Segment Start: Available records

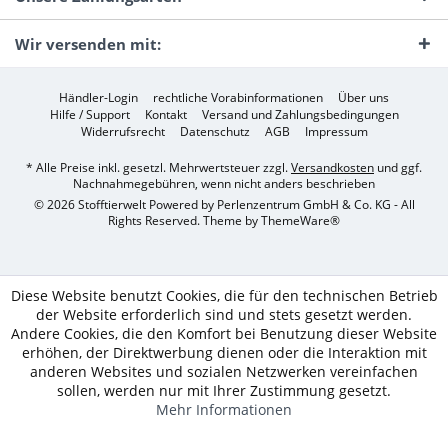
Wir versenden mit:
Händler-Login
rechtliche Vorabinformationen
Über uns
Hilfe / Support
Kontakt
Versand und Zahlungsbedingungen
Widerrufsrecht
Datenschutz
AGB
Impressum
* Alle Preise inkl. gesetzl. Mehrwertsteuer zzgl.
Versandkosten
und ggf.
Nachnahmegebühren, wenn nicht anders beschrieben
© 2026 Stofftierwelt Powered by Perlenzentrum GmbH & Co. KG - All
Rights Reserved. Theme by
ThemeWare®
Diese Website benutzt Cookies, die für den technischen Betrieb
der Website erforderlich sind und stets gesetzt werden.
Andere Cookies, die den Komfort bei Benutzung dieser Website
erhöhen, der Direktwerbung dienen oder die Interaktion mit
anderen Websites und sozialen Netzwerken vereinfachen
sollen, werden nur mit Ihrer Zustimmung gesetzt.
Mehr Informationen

Segment End: Available records
Segment Start: Available records

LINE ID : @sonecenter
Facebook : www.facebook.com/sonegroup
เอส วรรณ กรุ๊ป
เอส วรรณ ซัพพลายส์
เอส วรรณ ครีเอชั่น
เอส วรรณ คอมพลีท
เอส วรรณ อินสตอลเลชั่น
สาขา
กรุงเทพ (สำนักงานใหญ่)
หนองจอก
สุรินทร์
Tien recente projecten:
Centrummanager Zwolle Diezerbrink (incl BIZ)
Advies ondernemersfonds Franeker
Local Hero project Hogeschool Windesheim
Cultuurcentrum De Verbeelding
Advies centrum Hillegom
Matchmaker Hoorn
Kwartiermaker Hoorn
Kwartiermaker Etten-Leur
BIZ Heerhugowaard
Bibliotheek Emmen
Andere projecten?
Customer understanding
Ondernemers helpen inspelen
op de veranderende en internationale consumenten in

Segment End: Available records

§ Exercise:
From the records above, quote only the lines running from the line with "เอส วรรณ อินสตอลเลชั่น" to the line with "op de veranderende", both lines included.

§ Task solution:
เอส วรรณ อินสตอลเลชั่น
สาขา
กรุงเทพ (สำนักงานใหญ่)
หนองจอก
สุรินทร์
Tien recente projecten:
Centrummanager Zwolle Diezerbrink (incl BIZ)
Advies ondernemersfonds Franeker
Local Hero project Hogeschool Windesheim
Cultuurcentrum De Verbeelding
Advies centrum Hillegom
Matchmaker Hoorn
Kwartiermaker Hoorn
Kwartiermaker Etten-Leur
BIZ Heerhugowaard
Bibliotheek Emmen
Andere projecten?
Customer understanding
Ondernemers helpen inspelen
op de veranderende en internationale consumenten in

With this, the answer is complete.